Controllable synthesis of CuAlO2 via solid-phase method and its catalytic performance for methanol steam reforming to hydrogen

Abstract

This study explores the controllable synthesis of CuAlO₂ using copper hydroxide and pseudo-boehmite powders as raw materials via a simple solid-phase ball milling method, along with its catalytic performance investigation in methanol steam reforming (MSR). Various catalysts were prepared under different conditions, such as calcination temperature, calcination atmosphere, and heating rate. Characterization techniques including BET, XRD, XPS, SEM and H₂-TPR were employed to analyze the samples.
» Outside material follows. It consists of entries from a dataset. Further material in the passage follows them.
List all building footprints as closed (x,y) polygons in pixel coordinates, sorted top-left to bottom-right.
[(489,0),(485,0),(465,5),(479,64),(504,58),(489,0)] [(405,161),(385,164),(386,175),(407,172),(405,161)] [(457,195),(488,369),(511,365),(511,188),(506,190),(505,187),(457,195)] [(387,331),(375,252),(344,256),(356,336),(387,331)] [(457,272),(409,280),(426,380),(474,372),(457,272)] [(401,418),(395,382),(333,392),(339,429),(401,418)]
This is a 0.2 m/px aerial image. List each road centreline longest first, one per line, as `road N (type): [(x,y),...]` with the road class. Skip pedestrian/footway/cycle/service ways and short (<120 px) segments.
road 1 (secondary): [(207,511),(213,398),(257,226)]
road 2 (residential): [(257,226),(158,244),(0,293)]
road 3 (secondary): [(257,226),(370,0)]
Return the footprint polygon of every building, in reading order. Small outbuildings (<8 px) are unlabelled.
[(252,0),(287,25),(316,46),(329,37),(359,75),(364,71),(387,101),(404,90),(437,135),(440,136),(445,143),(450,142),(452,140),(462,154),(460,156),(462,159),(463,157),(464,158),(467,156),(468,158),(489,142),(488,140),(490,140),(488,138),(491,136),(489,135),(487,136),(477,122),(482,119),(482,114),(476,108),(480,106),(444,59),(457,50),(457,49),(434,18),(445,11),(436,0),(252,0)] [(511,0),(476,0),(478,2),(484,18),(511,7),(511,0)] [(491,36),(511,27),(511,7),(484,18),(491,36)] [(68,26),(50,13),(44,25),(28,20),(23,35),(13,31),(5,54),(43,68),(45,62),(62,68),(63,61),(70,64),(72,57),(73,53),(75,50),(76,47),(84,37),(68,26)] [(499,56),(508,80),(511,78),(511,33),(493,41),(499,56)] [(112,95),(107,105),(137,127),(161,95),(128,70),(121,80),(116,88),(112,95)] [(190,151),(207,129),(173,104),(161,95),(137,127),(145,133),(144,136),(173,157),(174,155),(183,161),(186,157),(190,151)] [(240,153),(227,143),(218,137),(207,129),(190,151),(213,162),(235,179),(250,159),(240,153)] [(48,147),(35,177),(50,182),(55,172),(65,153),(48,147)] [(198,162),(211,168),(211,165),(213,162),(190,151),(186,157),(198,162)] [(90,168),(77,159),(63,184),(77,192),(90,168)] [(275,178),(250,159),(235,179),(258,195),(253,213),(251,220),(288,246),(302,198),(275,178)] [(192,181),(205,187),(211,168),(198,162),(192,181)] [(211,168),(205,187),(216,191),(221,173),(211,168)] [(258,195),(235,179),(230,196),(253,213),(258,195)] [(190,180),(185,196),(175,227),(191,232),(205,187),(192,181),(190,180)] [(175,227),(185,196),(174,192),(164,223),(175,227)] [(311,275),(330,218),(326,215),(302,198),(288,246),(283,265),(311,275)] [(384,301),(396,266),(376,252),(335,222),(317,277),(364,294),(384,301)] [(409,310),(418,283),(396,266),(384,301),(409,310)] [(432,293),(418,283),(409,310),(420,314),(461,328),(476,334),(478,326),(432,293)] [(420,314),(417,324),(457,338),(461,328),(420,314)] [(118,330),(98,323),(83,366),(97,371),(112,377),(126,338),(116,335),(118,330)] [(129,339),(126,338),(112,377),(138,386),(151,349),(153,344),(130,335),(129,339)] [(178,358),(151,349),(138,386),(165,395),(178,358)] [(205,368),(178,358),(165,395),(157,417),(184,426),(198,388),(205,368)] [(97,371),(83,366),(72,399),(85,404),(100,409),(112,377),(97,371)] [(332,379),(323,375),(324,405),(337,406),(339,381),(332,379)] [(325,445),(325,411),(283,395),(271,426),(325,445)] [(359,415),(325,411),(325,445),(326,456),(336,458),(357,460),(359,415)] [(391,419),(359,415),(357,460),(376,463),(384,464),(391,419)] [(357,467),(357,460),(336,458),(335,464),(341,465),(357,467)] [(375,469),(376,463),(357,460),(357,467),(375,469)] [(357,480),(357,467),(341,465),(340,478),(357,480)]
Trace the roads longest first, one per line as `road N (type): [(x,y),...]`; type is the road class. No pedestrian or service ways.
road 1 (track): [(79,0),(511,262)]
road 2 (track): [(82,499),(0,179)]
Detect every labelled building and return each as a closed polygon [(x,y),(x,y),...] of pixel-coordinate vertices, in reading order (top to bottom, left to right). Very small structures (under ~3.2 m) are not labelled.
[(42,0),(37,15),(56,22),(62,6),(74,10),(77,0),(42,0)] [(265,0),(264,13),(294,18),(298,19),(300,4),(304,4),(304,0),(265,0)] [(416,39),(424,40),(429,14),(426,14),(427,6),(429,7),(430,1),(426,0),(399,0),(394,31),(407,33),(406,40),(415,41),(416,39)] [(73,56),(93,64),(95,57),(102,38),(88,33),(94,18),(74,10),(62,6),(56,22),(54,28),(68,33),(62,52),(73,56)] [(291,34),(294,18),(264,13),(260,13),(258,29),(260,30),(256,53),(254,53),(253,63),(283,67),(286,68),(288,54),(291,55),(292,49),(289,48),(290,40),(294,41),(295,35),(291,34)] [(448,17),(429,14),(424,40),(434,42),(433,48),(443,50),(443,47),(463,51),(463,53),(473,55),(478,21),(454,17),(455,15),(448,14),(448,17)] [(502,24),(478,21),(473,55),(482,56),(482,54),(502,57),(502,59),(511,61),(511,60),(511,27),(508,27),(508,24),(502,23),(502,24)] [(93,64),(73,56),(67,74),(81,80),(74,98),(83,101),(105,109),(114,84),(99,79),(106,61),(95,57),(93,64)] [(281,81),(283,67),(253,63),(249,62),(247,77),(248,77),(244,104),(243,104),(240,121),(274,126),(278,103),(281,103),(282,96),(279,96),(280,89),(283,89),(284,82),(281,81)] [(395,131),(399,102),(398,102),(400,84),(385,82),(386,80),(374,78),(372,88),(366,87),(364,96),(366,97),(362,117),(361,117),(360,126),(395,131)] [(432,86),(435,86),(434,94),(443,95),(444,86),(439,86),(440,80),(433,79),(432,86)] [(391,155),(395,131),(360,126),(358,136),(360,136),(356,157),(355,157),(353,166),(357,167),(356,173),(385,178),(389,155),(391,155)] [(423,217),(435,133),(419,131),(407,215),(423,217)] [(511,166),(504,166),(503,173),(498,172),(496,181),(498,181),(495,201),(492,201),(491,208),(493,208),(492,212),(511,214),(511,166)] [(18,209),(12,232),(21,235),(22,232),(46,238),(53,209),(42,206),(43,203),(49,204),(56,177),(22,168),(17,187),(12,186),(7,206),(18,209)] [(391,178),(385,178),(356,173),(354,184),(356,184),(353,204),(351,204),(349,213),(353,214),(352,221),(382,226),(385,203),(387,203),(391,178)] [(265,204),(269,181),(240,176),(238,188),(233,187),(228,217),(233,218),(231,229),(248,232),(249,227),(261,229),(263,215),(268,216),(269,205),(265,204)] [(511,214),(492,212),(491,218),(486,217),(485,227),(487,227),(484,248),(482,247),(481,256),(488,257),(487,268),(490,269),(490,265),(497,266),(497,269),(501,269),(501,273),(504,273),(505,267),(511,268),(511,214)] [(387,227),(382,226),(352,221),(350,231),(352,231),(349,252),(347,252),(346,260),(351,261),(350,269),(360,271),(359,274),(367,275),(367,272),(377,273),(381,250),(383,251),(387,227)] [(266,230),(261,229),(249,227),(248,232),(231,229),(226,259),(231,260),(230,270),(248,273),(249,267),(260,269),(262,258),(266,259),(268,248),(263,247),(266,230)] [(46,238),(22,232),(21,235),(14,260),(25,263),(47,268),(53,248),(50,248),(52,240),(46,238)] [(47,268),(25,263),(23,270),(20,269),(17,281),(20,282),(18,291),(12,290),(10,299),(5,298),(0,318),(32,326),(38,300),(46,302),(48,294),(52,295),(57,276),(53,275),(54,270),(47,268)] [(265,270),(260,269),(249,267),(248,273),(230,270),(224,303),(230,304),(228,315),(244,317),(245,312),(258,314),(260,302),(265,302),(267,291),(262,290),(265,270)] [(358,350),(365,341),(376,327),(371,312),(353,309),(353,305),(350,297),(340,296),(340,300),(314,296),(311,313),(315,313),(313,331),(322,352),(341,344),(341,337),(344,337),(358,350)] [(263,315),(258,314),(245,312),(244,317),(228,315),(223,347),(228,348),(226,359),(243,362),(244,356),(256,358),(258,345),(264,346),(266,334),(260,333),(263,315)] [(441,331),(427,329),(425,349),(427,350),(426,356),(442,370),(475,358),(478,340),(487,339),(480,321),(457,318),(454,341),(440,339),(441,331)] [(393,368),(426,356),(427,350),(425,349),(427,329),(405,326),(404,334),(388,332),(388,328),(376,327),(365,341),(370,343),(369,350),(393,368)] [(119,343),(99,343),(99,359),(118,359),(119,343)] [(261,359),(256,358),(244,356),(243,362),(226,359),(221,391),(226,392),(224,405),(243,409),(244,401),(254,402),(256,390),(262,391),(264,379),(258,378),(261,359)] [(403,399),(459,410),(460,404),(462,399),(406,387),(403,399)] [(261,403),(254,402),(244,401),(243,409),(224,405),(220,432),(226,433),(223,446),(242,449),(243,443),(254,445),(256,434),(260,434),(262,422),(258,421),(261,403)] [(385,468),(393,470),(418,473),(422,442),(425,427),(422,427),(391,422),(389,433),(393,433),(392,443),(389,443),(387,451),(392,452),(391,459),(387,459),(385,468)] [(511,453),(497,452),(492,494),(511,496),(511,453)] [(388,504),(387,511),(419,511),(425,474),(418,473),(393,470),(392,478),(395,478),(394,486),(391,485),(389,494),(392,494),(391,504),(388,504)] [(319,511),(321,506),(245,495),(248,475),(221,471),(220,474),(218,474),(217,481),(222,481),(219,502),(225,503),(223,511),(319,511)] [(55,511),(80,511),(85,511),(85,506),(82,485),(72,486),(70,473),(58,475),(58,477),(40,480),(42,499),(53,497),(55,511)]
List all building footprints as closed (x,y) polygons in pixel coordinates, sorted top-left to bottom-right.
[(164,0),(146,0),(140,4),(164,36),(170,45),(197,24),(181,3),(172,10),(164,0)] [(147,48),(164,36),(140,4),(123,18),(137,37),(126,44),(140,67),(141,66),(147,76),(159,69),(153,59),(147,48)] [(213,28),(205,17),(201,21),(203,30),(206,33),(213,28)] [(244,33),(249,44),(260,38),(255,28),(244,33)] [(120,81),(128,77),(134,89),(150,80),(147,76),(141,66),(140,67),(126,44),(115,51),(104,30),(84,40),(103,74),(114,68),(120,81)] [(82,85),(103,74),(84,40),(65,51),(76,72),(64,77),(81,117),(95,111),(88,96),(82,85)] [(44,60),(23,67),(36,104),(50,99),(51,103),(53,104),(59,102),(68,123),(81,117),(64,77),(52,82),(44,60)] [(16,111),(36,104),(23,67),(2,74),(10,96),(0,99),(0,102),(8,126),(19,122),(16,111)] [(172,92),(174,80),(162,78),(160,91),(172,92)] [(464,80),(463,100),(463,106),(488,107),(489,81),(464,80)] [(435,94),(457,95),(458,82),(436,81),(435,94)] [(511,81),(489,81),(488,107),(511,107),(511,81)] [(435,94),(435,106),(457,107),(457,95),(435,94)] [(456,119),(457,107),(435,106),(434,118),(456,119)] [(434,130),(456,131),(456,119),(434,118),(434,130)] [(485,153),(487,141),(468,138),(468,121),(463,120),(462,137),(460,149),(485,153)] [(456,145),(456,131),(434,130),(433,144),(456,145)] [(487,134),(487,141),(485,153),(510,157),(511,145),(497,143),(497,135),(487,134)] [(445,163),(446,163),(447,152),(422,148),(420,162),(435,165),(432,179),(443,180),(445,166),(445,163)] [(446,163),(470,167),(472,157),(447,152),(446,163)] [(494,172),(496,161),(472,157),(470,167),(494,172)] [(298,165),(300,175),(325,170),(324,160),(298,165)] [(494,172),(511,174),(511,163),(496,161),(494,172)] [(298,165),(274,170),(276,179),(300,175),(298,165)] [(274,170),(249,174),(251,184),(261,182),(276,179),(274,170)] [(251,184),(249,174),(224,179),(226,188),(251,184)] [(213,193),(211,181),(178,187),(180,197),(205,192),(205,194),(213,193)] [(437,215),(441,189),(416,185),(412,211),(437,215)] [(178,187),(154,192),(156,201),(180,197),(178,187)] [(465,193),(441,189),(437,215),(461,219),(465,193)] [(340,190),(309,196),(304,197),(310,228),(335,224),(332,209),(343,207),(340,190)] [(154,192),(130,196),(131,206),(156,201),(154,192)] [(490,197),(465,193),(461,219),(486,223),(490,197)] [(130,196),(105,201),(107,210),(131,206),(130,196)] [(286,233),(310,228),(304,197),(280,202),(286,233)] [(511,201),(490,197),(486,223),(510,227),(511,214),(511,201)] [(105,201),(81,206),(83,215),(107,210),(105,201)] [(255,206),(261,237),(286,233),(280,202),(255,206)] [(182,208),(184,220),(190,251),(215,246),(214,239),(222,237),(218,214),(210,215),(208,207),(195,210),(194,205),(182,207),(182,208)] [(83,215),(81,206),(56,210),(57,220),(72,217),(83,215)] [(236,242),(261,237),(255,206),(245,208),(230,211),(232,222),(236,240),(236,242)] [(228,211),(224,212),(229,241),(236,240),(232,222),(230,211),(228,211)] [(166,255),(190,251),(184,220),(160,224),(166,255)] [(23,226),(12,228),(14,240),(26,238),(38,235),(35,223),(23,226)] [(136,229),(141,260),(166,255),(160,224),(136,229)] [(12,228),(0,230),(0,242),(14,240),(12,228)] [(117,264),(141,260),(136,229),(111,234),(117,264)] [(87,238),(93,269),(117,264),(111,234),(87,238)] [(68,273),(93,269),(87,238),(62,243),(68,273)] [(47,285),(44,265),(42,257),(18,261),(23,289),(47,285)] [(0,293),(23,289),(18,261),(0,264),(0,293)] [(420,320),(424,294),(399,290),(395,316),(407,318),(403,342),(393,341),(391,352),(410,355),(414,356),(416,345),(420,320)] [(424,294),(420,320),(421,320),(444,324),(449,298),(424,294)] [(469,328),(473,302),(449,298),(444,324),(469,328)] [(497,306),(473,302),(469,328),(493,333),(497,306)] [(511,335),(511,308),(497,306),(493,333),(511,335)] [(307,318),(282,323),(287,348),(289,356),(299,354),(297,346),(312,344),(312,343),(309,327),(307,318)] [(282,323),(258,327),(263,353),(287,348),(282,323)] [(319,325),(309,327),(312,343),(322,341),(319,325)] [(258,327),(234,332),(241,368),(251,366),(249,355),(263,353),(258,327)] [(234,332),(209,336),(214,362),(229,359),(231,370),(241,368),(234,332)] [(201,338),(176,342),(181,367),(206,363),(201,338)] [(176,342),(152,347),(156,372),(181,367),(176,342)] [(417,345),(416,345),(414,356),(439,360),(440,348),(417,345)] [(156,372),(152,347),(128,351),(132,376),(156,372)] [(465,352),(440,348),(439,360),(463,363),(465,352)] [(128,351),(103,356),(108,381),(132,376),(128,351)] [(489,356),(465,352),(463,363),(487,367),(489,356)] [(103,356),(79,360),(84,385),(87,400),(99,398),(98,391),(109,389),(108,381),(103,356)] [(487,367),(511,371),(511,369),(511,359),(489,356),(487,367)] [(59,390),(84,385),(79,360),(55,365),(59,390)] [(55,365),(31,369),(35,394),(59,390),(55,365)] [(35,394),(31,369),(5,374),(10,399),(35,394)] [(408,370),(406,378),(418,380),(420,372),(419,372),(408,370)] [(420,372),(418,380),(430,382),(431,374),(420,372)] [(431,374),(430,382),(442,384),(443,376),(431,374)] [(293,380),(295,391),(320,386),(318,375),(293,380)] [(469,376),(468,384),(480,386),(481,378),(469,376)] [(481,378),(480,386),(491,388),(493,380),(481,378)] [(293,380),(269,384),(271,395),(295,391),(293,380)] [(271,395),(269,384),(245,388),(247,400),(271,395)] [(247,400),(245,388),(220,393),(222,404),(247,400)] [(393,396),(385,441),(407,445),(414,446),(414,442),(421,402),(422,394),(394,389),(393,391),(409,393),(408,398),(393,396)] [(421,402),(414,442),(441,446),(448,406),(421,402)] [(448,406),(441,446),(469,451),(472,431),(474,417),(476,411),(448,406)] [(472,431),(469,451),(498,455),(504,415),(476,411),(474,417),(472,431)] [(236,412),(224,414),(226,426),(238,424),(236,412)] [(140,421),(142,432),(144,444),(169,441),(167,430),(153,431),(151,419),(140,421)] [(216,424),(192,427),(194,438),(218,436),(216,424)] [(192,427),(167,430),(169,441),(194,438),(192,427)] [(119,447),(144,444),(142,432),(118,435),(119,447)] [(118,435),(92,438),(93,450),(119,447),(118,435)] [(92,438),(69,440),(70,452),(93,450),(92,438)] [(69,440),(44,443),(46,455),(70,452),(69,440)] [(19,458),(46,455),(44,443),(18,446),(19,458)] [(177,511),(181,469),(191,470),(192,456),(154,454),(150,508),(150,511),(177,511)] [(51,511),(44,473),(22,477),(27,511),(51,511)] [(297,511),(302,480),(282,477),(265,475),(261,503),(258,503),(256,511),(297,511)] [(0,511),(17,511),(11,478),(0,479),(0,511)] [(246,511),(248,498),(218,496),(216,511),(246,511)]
The results revealed significant effects of calcination temperature on the phase compositions, specific surface area, reduction performance, and surface properties of the CA-T catalysts. Based on the findings, a synthesis route of CuAlO₂ via the solid-phase method was proposed, highlighting the importance of high calcination temperature, nitrogen atmosphere, and low heating rate for CuAlO₂ formation. Catalytic evaluation data demonstrated that CuAlO₂ could catalyze MSR without pre-reduction, with the catalytic performance of CA-T catalysts being notably influenced by calcination temperature. Among the prepared catalysts, the CA-1100 catalyst exhibited the highest catalytic activity and stability. The findings of this study might be useful for the further study of the catalytic material for sustained release catalysis, including the synthesis of catalytic materials and the regulation of sustained release catalytic performance.